The lectionary readings for the second Sunday in Advent this year include Matthew 3, and the story of John the Baptist preaching in the wilderness, repent for the Kingdom of Heaven is at hand. It’s an interesting story for Christmas time.
It’s not odd that John the Baptist would be included in Advent readings since John and Jesus possess parallel narratives. Luke especially combines their stories in the first two chapters of his gospel account. Thus, it would make sense to read stories around Christmas of John the Baptist’s birth, of the angel appear to Zechariah, of Elizabeth who is well beyond the years of child bearing finally becoming pregnant, or most especially the interactions of Mary and Elizabeth and two miraculous births. Those stories make sense.

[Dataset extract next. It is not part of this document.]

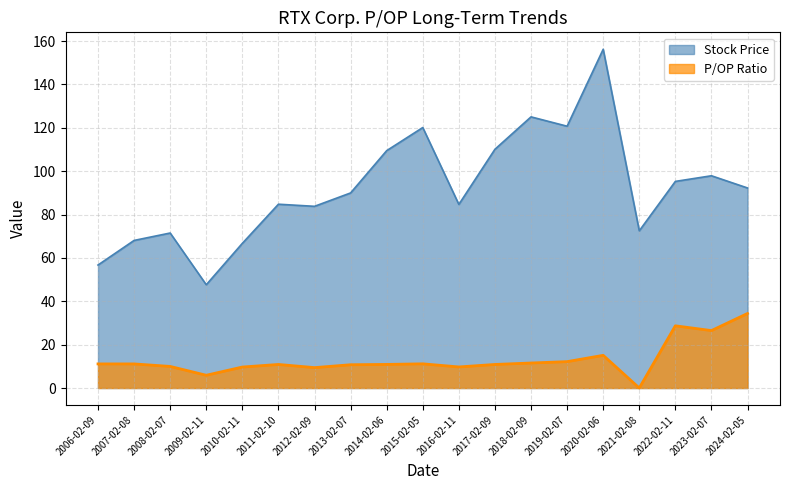

What is the average value of the Stock Price series?

92.3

However, grown up prophet John out in the wilderness wearing strange clothes and eating a strange diet seems odd. Prophet John who is calling the Pharisees and Sadducees a brood of vipers (a cutting insult to first century hearers) seems a strange way to share peace on Earth during this festive time of year. Fire and brimstone John who says that the ax is already at the root of the tree, and the bad fruits will be thrown into the fire seems completely out of context for Christmas lights and Christmas cookies.
We expect during this season to read stories of the prophets foretelling the birth of Christ, not a prophet in the wilderness calling for repentance. What’s repentance have to do with Christmas?
Repentance is almost a four letter word in our culture. Our culture encourages us to live without regrets, and to never admit faults. Often, individuals only apologize when it’s absolutely necessary; typically to save their jobs. We are a people who have learned to make excuses, explaining away why a mistake or missed appointment was not really our fault. It’s a way to argue that we should not be held accountable for whatever we’ve done wrong.
The lectionary reading, however, forces us to consider the call for repentance. John seems to indicate that Christmas and repentance have a lot to do with each other. The coming of Christ means life is different, and because life is different, we need to repent.
Perhaps we don’t like to think about repentance because repentance forces us to admit we’ve done something wrong. It’s hard to admit wrongs, or that we’ve made mistakes. Most of us don’t intentionally mess up, and in our world of social media, we often want to portray the best version of ourselves, even if it’s not real. Yet repentance forces us to be honest, not just with ourselves but with others. It forces us to admit mistakes. It forces us to consider that we may not be perfect. It requires humility and self-awareness, two traits that we all long to possess, but at times seem so difficult to master. Repentance, thus, is difficult.
Repentance, in contrast, is a call to accept responsibility. It’s an invitation to admit we are not God, and while we often try to reign on the throne, it’s an opportunity to take self off the throne so that God can return. Accepting responsibility is vital because it leads to forgiveness. It’s only after I admit that I’ve sinned, and I need help that I can discover forgiveness, mercy, and grace. God’s love is unconditional, but I’ll never discover it until I’m honest enough to admit I need God’s love and forgiveness.
Christmas is a reminder that in the birth of Christ, God broke into human history and ushered in a new reality. The old world is passed, a new day has dawned. While we still live in the midst of the old world, God has broken in and welcomed a new reality. The Kingdom is near. And in this season of Advent, when we think not only of the birth of Christ, but of the future second coming of Christ, we are reminded not only did Christ break in once to inaugurate the Kingdom, Christ will come again to fulfill the Kingdom. This season is about God doing something new; about God breaking into our ruptured world to make it new and whole. Christmas is Jesus coming to make the wrongs right. It’s a reminder we live in a new reality.
Since we live in a new reality, we should live different lives. We should not be selfish, but generous. We should not be calloused, but loving. We should not be unfriendly, but hospitable. Which means we need to repent. To repent of the old life, so we can live in the new.
Repentance is not something we do in preparation for something new, it is something we do as a response to what God has already done. We don’t repent so that the Kingdom will come. The Kingdom has come, so we repent. The Kingdom has come, so we abandon our old way of living, and strive to live into a the new reality, bearing fruit of repentance everyday.
Christ came, and Christ is coming. That is the reality that controls our lives. The new has come, so repent of the old, and live into the new.
Perhaps Christmas and repentance have a lot to do with each other after all.